If you are trying to assign a DbQuery<Tag> or Tag to a String, you’ll get a compiler error, not run-time error.

After modification of a controller your View will be like this:

@model MyMvcApplication.Controllers.TagViewModel

<h2>title</h2>

@Html.TextBoxFor(m => m.Name)

No casting and run-time exceptions. If you use Resharper – it will pick up the error if you are trying to use incorrect property of the model in a view.

Refactoring with ViewModel is easier

Another thing why I don’t like ViewBag. If you use a model and trying to find out where a particular property is used in views – that’s easy: right click on a property -> Find Usages will show you all the places where you assign or consume a property. This is very handy in refactoring, when you try to decide if a property is used somewhere or not. For the case with a ViewBag – nothing will help you for this.

ViewBag can be overwritten everywhere

To finish off, you can get a funny bug where you get something not expected in your ViewBag property. You’ll spend a lot of time tracing the pipeline, where this ViewBag value is re-assigned. Because you can’t just see where ViewBag.SomeValue is re-assigned.

See this example again:

    public ActionResult VeryBuggyAction()
    {
        ViewBag.SomeValue = "This should be simple!";
        return View();
    }

And a view looks like this:

 <h2>@ViewBag.SomeValue</h2>

Do you expect to see “This should be simple!” on the page?

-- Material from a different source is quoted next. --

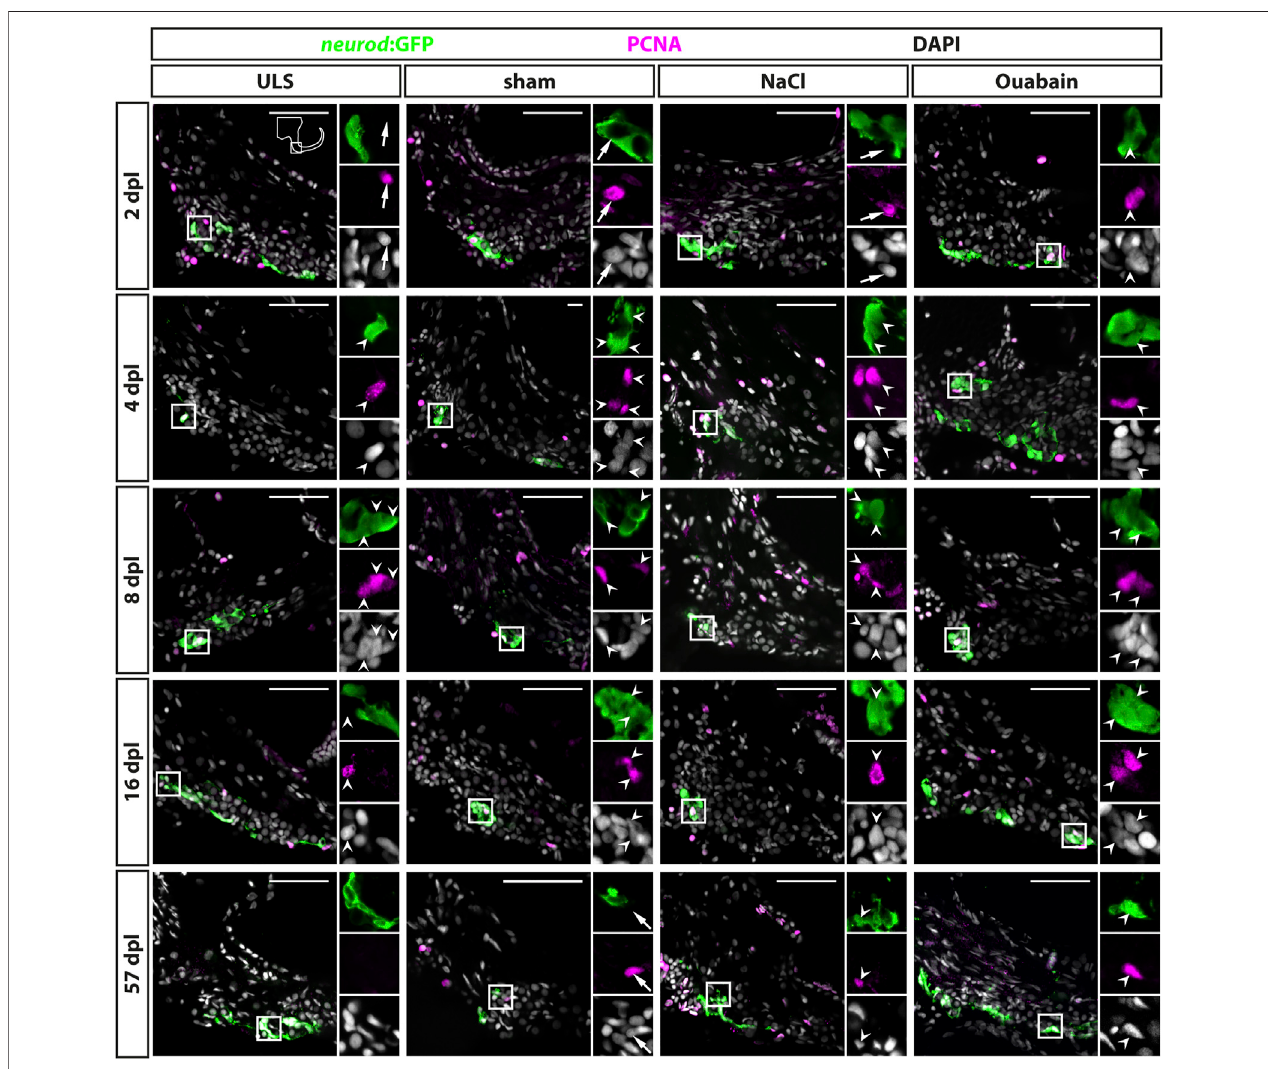
FIGURE 4 | Reactive proliferation of neurod :GFP-positive progenitors in the adult zebra fi sh SAG upon lesion. Immunohistochemistry against the proliferation markerproliferatingcell nuclear antigen (PCNA) and GFPin theSAGof neurod :GFP transgenic animals.Shown are representative images ofthe neurogenic niche ofthe SAG following sham treatment, or NaCl or ouabain injection as well as the unlesioned side (ULS) of either sham-treated, or NaCl- or ouabain-injected animals at 2, 4, 8, 16, and 57 days post lesion (dpl). Boxesshow close-ups to visualize costaining. Proliferating but marker-negativecells close to neurod: GFP-positive cells (arrows) were found frequently in unlesioned sides, for example, at 2 dpl and in sham-treated SAGs at 57 dpl. However, proliferating neurod: GFP/PCNA double-positive cells (arrowheads) were also present from 2 dpl onward in ouabain-injected animals (right column) and frequently from 4 dpl onward in sham-treated and NaCl-injected animals(medial columns).Proliferating neurod: GFP/PCNA double-positive cells continued to bepresentat 8and 16 dpl before returning tohomeostatic levels at 57 dpl when the majority of sham-treated, or NaCl- or ouabain-injected animals did not show proliferating neuronal progenitors in the lesioned SAG. In SAGs of unlesioned sides, PCNA /neurod :GFP double-positive cells are found occasionally, in particular, in the unlesioned sides of ouabain-injected fi sh at 8 dpl. Scale bar: 50 µm.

WRONG! Because some other developer for some reason put a global filter into the application that overwrites a ViewBag in a nasty way:

public class ViewBagRewritingFilter : ActionFilterAttribute
{
    public override void OnActionExecuted(ActionExecutedContext filterContext)
    {
        // this erases your earlier value
        filterContext.Controller.ViewBag.SomeValue = "Now, try catch me!";

        // worst case that can happen to ViewBag is get null assigned, but this is more probable than above
        //filterContext.Controller.ViewBag = null;

        base.OnActionExecuted(filterContext);
    }
}

public static void RegisterGlobalFilters(GlobalFilterCollection filters)
{
    filters.Add(new ViewBagRewritingFilter());
}

This can take some time to trace down because there is no connection between controller action and the filter. And all these trouble for laziness.

Don’t be lazy, people, create models for your views!